* [Exercise details]
From the data below, return the exact lines starting at the line containing "346 183 7.78" and ending at the line containing "265 160 34719", both included, and nothing else.

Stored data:
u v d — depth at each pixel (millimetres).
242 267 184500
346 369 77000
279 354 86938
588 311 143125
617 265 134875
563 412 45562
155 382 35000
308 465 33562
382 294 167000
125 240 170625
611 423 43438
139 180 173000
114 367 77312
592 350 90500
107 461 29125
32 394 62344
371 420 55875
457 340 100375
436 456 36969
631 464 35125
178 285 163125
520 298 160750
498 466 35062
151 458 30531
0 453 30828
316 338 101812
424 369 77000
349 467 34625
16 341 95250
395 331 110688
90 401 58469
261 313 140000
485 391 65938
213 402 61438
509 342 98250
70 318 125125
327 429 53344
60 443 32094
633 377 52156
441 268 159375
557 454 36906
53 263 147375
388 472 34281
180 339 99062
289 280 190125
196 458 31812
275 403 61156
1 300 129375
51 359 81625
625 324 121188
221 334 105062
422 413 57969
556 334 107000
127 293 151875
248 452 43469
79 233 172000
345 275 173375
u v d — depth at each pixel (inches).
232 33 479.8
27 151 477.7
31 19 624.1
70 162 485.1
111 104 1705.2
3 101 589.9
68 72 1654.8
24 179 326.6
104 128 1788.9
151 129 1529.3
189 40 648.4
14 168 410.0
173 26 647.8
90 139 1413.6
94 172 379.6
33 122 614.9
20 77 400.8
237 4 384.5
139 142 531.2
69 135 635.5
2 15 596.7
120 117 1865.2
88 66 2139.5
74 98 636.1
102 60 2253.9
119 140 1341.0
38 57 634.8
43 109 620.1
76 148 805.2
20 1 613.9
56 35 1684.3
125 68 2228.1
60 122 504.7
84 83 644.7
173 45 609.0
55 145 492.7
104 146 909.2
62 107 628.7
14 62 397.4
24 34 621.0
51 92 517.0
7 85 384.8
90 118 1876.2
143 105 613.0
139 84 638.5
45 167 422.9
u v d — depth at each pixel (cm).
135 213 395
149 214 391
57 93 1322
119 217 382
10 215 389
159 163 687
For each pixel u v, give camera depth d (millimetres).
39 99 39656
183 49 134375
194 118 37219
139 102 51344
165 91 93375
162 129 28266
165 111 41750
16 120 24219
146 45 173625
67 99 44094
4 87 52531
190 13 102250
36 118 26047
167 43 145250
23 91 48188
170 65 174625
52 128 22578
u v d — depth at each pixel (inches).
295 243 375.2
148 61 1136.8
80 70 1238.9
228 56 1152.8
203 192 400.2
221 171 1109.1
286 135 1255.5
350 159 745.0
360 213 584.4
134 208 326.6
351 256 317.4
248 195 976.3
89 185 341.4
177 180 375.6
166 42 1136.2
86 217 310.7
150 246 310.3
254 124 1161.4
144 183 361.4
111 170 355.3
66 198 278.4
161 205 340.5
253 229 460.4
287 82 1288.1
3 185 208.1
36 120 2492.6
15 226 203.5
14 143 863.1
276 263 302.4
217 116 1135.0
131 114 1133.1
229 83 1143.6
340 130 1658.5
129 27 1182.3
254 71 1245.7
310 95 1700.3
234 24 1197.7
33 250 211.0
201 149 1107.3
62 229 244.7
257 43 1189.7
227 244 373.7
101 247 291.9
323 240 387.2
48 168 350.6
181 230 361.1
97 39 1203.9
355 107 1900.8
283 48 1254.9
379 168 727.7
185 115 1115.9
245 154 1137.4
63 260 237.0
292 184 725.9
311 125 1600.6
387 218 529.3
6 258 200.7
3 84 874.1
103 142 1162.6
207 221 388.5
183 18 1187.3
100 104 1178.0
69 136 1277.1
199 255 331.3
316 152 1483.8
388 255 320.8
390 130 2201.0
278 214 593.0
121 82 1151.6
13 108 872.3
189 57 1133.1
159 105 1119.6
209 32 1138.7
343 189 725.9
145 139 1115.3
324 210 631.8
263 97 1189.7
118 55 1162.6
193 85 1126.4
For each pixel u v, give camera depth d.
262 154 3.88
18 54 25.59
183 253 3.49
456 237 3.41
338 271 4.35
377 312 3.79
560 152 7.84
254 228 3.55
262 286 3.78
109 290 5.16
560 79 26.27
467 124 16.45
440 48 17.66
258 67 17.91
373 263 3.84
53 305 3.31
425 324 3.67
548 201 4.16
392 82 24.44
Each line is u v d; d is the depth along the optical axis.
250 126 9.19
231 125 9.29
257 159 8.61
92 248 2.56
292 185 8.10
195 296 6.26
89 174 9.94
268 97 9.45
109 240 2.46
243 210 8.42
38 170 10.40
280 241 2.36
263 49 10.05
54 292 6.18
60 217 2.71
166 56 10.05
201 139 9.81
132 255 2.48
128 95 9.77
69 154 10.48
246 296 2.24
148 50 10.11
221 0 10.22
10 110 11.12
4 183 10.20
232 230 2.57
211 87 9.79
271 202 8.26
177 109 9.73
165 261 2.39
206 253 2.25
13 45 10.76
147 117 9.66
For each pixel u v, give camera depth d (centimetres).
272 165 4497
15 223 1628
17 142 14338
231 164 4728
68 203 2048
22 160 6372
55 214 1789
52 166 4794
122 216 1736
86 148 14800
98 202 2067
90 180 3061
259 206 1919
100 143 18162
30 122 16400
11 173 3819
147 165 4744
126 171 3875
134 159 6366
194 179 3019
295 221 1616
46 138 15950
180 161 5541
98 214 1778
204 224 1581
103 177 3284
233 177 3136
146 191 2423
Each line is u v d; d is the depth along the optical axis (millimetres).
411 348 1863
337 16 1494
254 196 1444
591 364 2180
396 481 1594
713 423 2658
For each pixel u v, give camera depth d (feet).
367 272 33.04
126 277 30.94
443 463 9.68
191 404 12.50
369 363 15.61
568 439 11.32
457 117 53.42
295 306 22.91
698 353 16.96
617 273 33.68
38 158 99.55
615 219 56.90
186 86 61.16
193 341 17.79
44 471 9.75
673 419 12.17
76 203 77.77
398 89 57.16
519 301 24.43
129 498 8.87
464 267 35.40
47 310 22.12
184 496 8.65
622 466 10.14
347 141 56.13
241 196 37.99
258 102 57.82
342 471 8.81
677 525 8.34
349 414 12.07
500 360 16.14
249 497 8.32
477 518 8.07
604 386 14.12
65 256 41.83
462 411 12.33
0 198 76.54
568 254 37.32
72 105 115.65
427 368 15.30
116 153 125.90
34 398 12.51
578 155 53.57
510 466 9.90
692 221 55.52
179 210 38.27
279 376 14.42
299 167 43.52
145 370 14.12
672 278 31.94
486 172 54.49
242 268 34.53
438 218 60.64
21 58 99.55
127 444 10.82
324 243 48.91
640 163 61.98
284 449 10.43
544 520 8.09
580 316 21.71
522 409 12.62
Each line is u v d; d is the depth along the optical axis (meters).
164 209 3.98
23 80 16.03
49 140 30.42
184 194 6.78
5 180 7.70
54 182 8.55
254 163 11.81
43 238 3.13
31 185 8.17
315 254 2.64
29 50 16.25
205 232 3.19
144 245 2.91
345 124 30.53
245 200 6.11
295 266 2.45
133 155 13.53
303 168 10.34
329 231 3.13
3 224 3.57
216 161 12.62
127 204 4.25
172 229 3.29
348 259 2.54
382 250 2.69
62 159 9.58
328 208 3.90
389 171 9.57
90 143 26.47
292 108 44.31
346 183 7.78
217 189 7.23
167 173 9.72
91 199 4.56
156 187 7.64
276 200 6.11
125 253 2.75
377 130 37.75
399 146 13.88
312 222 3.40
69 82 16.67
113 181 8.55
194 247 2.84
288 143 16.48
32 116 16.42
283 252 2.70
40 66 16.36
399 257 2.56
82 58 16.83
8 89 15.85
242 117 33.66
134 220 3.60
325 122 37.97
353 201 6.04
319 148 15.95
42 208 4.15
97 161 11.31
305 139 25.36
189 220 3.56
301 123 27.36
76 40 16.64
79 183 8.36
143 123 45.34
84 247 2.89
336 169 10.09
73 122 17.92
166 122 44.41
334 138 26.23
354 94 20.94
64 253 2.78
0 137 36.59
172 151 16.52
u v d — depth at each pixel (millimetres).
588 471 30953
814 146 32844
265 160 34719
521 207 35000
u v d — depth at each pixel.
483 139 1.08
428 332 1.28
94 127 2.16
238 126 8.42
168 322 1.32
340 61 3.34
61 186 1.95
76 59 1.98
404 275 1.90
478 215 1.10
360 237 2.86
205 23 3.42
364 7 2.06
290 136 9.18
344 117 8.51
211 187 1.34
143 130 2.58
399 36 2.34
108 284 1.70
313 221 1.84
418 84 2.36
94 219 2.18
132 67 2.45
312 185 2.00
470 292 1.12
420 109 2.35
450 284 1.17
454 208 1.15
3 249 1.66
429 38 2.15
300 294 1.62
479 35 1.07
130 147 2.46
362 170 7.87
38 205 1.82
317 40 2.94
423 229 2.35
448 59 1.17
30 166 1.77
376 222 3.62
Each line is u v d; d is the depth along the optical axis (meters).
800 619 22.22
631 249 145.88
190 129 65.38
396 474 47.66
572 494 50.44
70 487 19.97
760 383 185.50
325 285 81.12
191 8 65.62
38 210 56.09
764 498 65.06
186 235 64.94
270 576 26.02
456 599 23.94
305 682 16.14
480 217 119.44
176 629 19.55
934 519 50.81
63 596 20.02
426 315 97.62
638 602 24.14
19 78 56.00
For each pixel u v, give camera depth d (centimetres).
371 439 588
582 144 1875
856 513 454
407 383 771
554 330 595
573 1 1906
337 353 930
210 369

* [Output for this exercise]
346 183 7.78
217 189 7.23
167 173 9.72
91 199 4.56
156 187 7.64
276 200 6.11
125 253 2.75
377 130 37.75
399 146 13.88
312 222 3.40
69 82 16.67
113 181 8.55
194 247 2.84
288 143 16.48
32 116 16.42
283 252 2.70
40 66 16.36
399 257 2.56
82 58 16.83
8 89 15.85
242 117 33.66
134 220 3.60
325 122 37.97
353 201 6.04
319 148 15.95
42 208 4.15
97 161 11.31
305 139 25.36
189 220 3.56
301 123 27.36
76 40 16.64
79 183 8.36
143 123 45.34
84 247 2.89
336 169 10.09
73 122 17.92
166 122 44.41
334 138 26.23
354 94 20.94
64 253 2.78
0 137 36.59
172 151 16.52
u v d — depth at each pixel (millimetres).
588 471 30953
814 146 32844
265 160 34719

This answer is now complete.